Ne soyez pas timoré, sinon vous allez vous faire avoir. Vous découvrirez ainsi que la plupart sont des affabulateurs ou des mythomanes. Si vous êtes timoré, investissez uniquement dans les placements sans risque.

Surtout, il est important d’investir dans un domaine que vous connaissez ou comprenez. N’investissez dans un marché que vous ne connaissez pas. Par définition, les nouveaux marchés sont inconnus : les promesses du prochain Facebook et autres Eldorado sur Internet sont à fuir.

Google ne sait pas tout

Le meilleur investissement pour faire fructifier intelligemment et prudemment votre argent est de vous former. Vous vous rendrez compte que gagner de l’argent est difficile et demande des efforts importants. Aussi, il vous mieux ne pas le gâcher.

Certains rechignent à dépenser 50 € pour acheter un livre. Toutefois, ils sont prêts à investir 2000 € ou plus, dans un soi-disant produit miracle, sur la base des informations du vendeur.

Une simple information payante peut vous faire gagner beaucoup d’argent (vécu). Bien sûr, il n’existe pas de livre avec une solution infaillible à toutes les questions relatives à l’argent.

Les informations trouvées sur le web valent généralement ce qu’elles vous ont couté. Lorsqu’elles sont gratuites, elles sont connues du plus grand nombre et elles ne présentent pas d’intérêt, à part peut-être de rares exceptions.

Investir dans des informations payantes du web, des livres, des vidéos, des séminaires, etc. vous permet de décupler votre investissement (vécu).

Par exemple, de nombreux vendeurs du site leboncoin devraient suivre une formation en marketing. Certains d’entre eux devraient au moins apprendre comment vendre efficacement avec une annonce…

Méfiez-vous aussi des idées toutes faites. Par exemple, de nombreux sites web proclament que l’or est une valeur refuge. Or ce n’est pas toujours vrai.

Cas pratique

Certains ont eu de terribles désillusions lorsqu’ils ont été obligés de vendre leur or durant l’année 2013.

L’or, tout comme l’argent, est un métal précieux qui subit des hausses et des baisses de cours.

Jusqu’à présent le cours de l’or a été en augmentation constante sur des périodes longues : 10, 15 ans et plus.

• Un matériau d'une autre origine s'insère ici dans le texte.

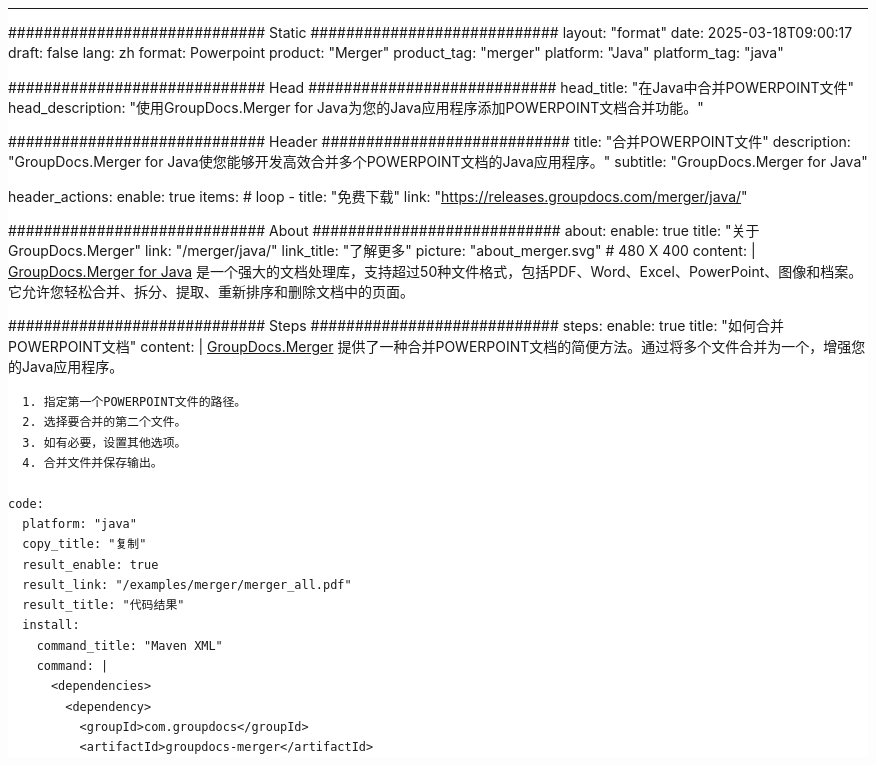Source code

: 
---
############################# Static ############################
layout: "format"
date:  2025-03-18T09:00:17
draft: false
lang: zh
format: Powerpoint
product: "Merger"
product_tag: "merger"
platform: "Java"
platform_tag: "java"

############################# Head ############################
head_title: "在Java中合并POWERPOINT文件"
head_description: "使用GroupDocs.Merger for Java为您的Java应用程序添加POWERPOINT文档合并功能。"

############################# Header ############################
title: "合并POWERPOINT文件" 
description: "GroupDocs.Merger for Java使您能够开发高效合并多个POWERPOINT文档的Java应用程序。"
subtitle: "GroupDocs.Merger for Java" 

header_actions:
  enable: true
  items:
    #  loop
    - title: "免费下载"
      link: "https://releases.groupdocs.com/merger/java/"
      
############################# About ############################
about:
    enable: true
    title: "关于GroupDocs.Merger"
    link: "/merger/java/"
    link_title: "了解更多"
    picture: "about_merger.svg" # 480 X 400
    content: |
       [GroupDocs.Merger for Java](/merger/java/) 是一个强大的文档处理库，支持超过50种文件格式，包括PDF、Word、Excel、PowerPoint、图像和档案。它允许您轻松合并、拆分、提取、重新排序和删除文档中的页面。

############################# Steps ############################
steps:
    enable: true
    title: "如何合并POWERPOINT文档"
    content: |
      [GroupDocs.Merger](/merger/java/) 提供了一种合并POWERPOINT文档的简便方法。通过将多个文件合并为一个，增强您的Java应用程序。
      
      1. 指定第一个POWERPOINT文件的路径。
      2. 选择要合并的第二个文件。
      3. 如有必要，设置其他选项。
      4. 合并文件并保存输出。
   
    code:
      platform: "java"
      copy_title: "复制"
      result_enable: true
      result_link: "/examples/merger/merger_all.pdf"
      result_title: "代码结果"
      install:
        command_title: "Maven XML"
        command: |
          <dependencies>
            <dependency>
              <groupId>com.groupdocs</groupId>
              <artifactId>groupdocs-merger</artifactId>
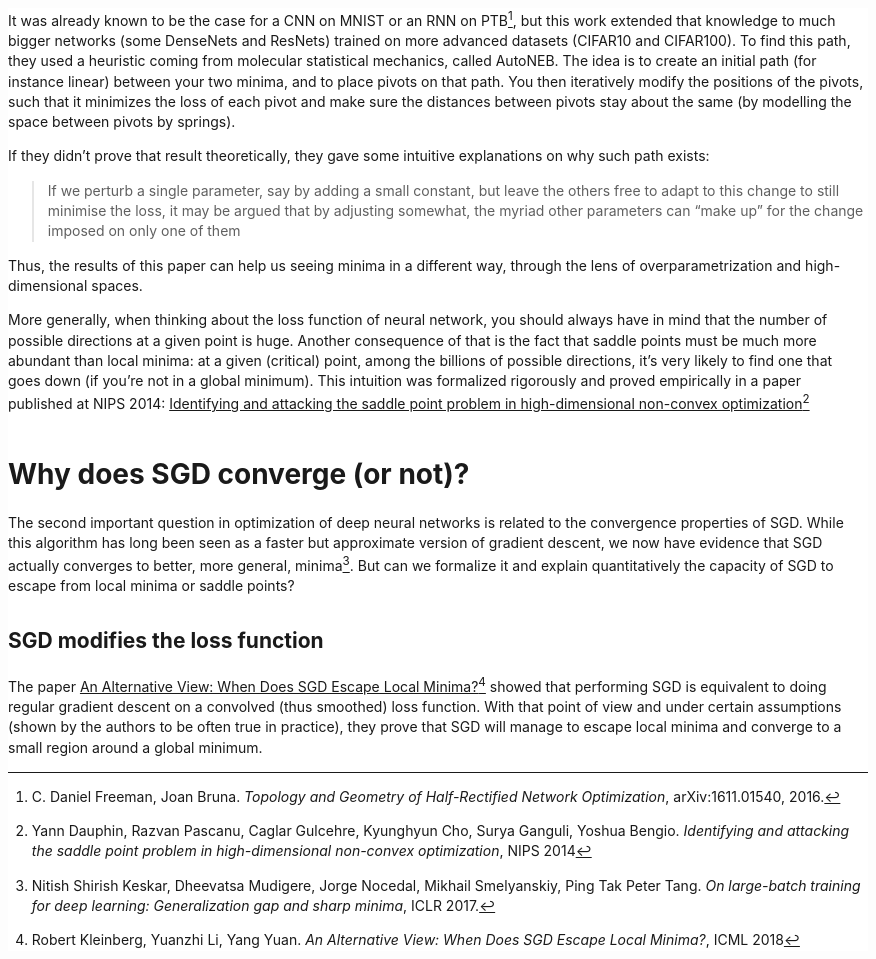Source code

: It was already known to be the case for a CNN on MNIST or an RNN on PTB[^2], but this work extended that knowledge to much bigger networks (some DenseNets and ResNets) trained on more advanced datasets (CIFAR10 and CIFAR100). To find this path, they used a heuristic coming from molecular statistical mechanics, called AutoNEB. The idea is to create an initial path (for instance linear) between your two minima, and to place pivots on that path. You then iteratively modify the positions of the pivots, such that it minimizes the loss of each pivot and make sure the distances between pivots stay about the same (by modelling the space between pivots by springs).

If they didn’t prove that result theoretically, they gave some intuitive explanations on why such path exists:

> If we perturb a single parameter, say by adding a small constant, but leave the others free to adapt to this change to still minimise the loss, it may be argued that by adjusting somewhat, the myriad other parameters can “make up” for the change imposed on only one of them

Thus, the results of this paper can help us seeing minima in a different way, through the lens of overparametrization and high-dimensional spaces.

More generally, when thinking about the loss function of neural network, you should always have in mind that the number of possible directions at a given point is huge. Another consequence of that is the fact that saddle points must be much more abundant than local minima: at a given (critical) point, among the billions of possible directions, it’s very likely to find one that goes down (if you’re not in a global minimum). This intuition was formalized rigorously and proved empirically in a paper published at NIPS 2014: [Identifying and attacking the saddle point problem in high-dimensional non-convex optimization](https://arxiv.org/abs/1406.2572)[^6]

# Why does SGD converge (or not)?

The second important question in optimization of deep neural networks is related to the convergence properties of SGD. While this algorithm has long been seen as a faster but approximate version of gradient descent, we now have evidence that SGD actually converges to better, more general, minima[^3]. But can we formalize it and explain quantitatively the capacity of SGD to escape from local minima or saddle points?

## SGD modifies the loss function

The paper [An Alternative View: When Does SGD Escape Local Minima?](https://arxiv.org/abs/1802.06175)[^4] showed that performing SGD is equivalent to doing regular gradient descent on a convolved (thus smoothed) loss function. With that point of view and under certain assumptions (shown by the authors to be often true in practice), they prove that SGD will manage to escape local minima and converge to a small region around a global minimum.


[^1]: Felix Draxler, Kambis Veschgini, Manfred Salmhofer, Fred Hamprecht. *Essentially No Barriers in Neural Network Energy Landscape*, ICML 2018.
[^2]: C. Daniel Freeman, Joan Bruna. *Topology and Geometry of Half-Rectified Network Optimization*, arXiv:1611.01540, 2016.
[^3]: Nitish Shirish Keskar, Dheevatsa Mudigere, Jorge Nocedal, Mikhail Smelyanskiy, Ping Tak Peter Tang. *On large-batch training for deep learning: Generalization gap and sharp minima*, ICLR 2017.
[^4]: Robert Kleinberg, Yuanzhi Li, Yang Yuan. *An Alternative View: When Does SGD Escape Local Minima?*, ICML 2018
[^5]: Pratik Chaudhari, Stefano Soatto. *Stochastic gradient descent performs variational inference, converges to limit cycles for deep network*, ICLR 2018
[^6]: Yann Dauphin, Razvan Pascanu, Caglar Gulcehre, Kyunghyun Cho, Surya Ganguli, Yoshua Bengio. *Identifying and attacking the saddle point problem in high-dimensional non-convex optimization*, NIPS 2014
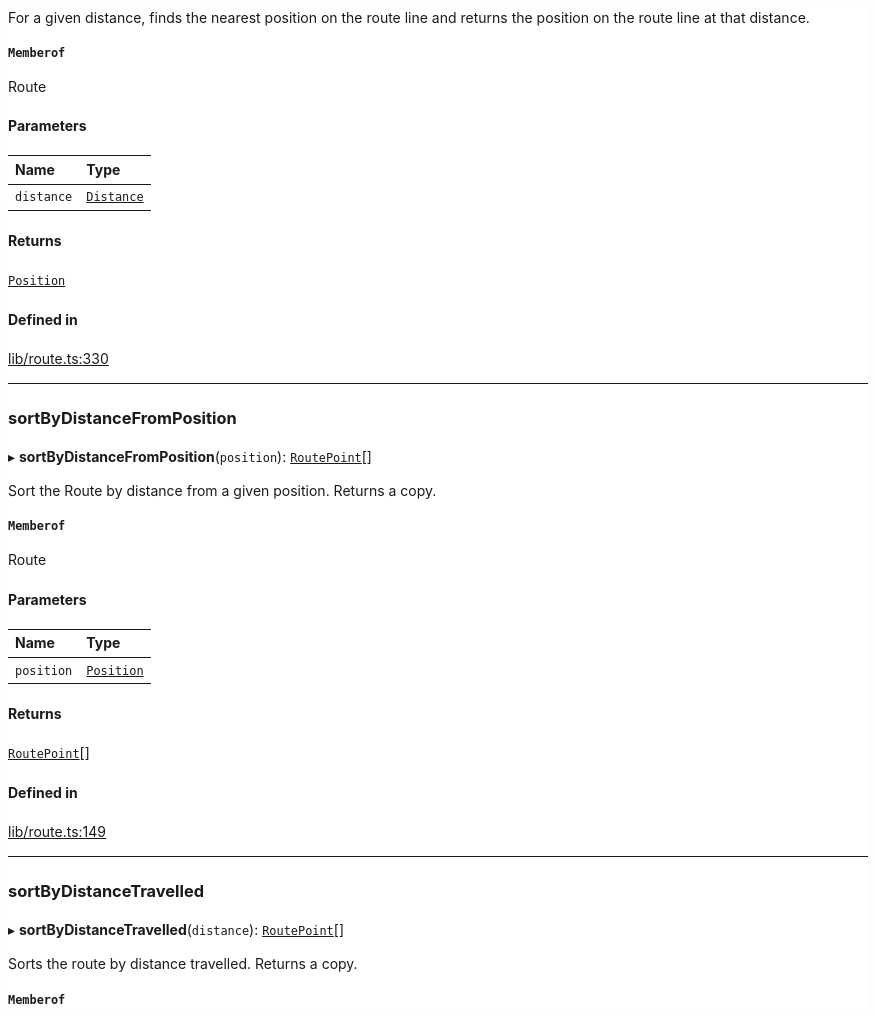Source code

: For a given distance, finds the nearest position on the route line and returns the position on the route line at that distance.

**`Memberof`**

Route

#### Parameters

| Name | Type |
| :------ | :------ |
| `distance` | [`Distance`](Distance.md) |

#### Returns

[`Position`](Position.md)

#### Defined in

[lib/route.ts:330](https://github.com/florisporro/trackerlib/blob/520b40a/src/lib/route.ts#L330)

___

### sortByDistanceFromPosition

▸ **sortByDistanceFromPosition**(`position`): [`RoutePoint`](RoutePoint.md)[]

Sort the Route by distance from a given position. Returns a copy.

**`Memberof`**

Route

#### Parameters

| Name | Type |
| :------ | :------ |
| `position` | [`Position`](Position.md) |

#### Returns

[`RoutePoint`](RoutePoint.md)[]

#### Defined in

[lib/route.ts:149](https://github.com/florisporro/trackerlib/blob/520b40a/src/lib/route.ts#L149)

___

### sortByDistanceTravelled

▸ **sortByDistanceTravelled**(`distance`): [`RoutePoint`](RoutePoint.md)[]

Sorts the route by distance travelled. Returns a copy.

**`Memberof`**
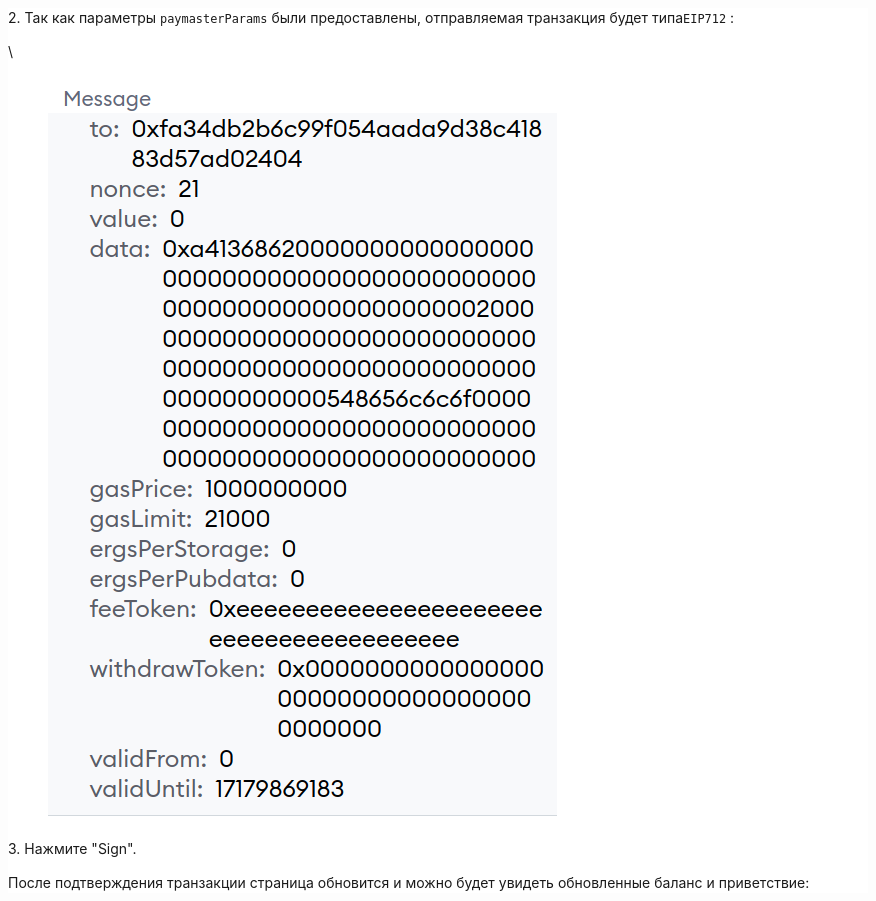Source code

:&#x20; 2\.  Так как параметры `paymasterParams` были предоставлены, отправляемая транзакция будет типа`EIP712` :

\


<figure><img src="../.gitbook/assets/image (1) (1).png" alt=""><figcaption></figcaption></figure>



&#x20; 3\.  Нажмите "Sign".

После подтверждения транзакции страница обновится и можно будет увидеть обновленные баланс и приветствие:&#x20;
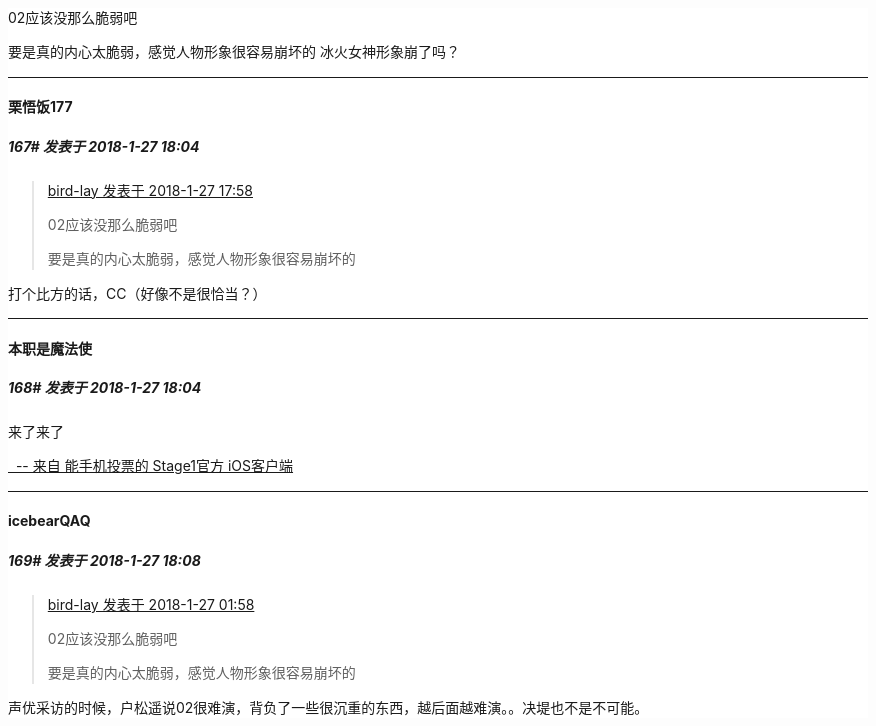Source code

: 02应该没那么脆弱吧

要是真的内心太脆弱，感觉人物形象很容易崩坏的</blockquote>
冰火女神形象崩了吗？








*****

####  栗悟饭177  
##### 167#       发表于 2018-1-27 18:04


<blockquote><a href="httphttps://bbs.saraba1st.com/2b/forum.php?mod=redirect&amp;goto=findpost&amp;pid=38368523&amp;ptid=1577974" target="_blank">bird-lay 发表于 2018-1-27 17:58</a>

02应该没那么脆弱吧

要是真的内心太脆弱，感觉人物形象很容易崩坏的</blockquote>
打个比方的话，CC（好像不是很恰当？）







*****

####  本职是魔法使  
##### 168#       发表于 2018-1-27 18:04




来了来了

[  -- 来自 能手机投票的 Stage1官方 iOS客户端](https://itunes.apple.com/fi/app/saraba1st/id1221237470?mt=8)







*****

####  icebearQAQ  
##### 169#       发表于 2018-1-27 18:08


<blockquote><a href="httphttps://bbs.saraba1st.com/2b/forum.php?mod=redirect&amp;goto=findpost&amp;pid=38368523&amp;ptid=1577974" target="_blank">bird-lay 发表于 2018-1-27 01:58</a>

02应该没那么脆弱吧

要是真的内心太脆弱，感觉人物形象很容易崩坏的</blockquote>
声优采访的时候，户松遥说02很难演，背负了一些很沉重的东西，越后面越难演。。决堤也不是不可能。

Cependant, sur des périodes plus courtes, le cours peut baisser dramatiquement comme en 2013 ou à d’autres périodes. Si vous êtes obligé de vendre à ce moment-là, vous pouvez perdre 30 % et plus de votre investissement.

Donc, sur une longue période, l’or est une valeur refuge mais l’argent immobilisé pour son achat ne rapporte rien : pas d’intérêts, pas de revenus, pas de loyers, etc.

Gardez à l’esprit que l’or n’est pas un actif qui rapporte. Ce n’est pas un remède infaillible qui vous assure votre avenir.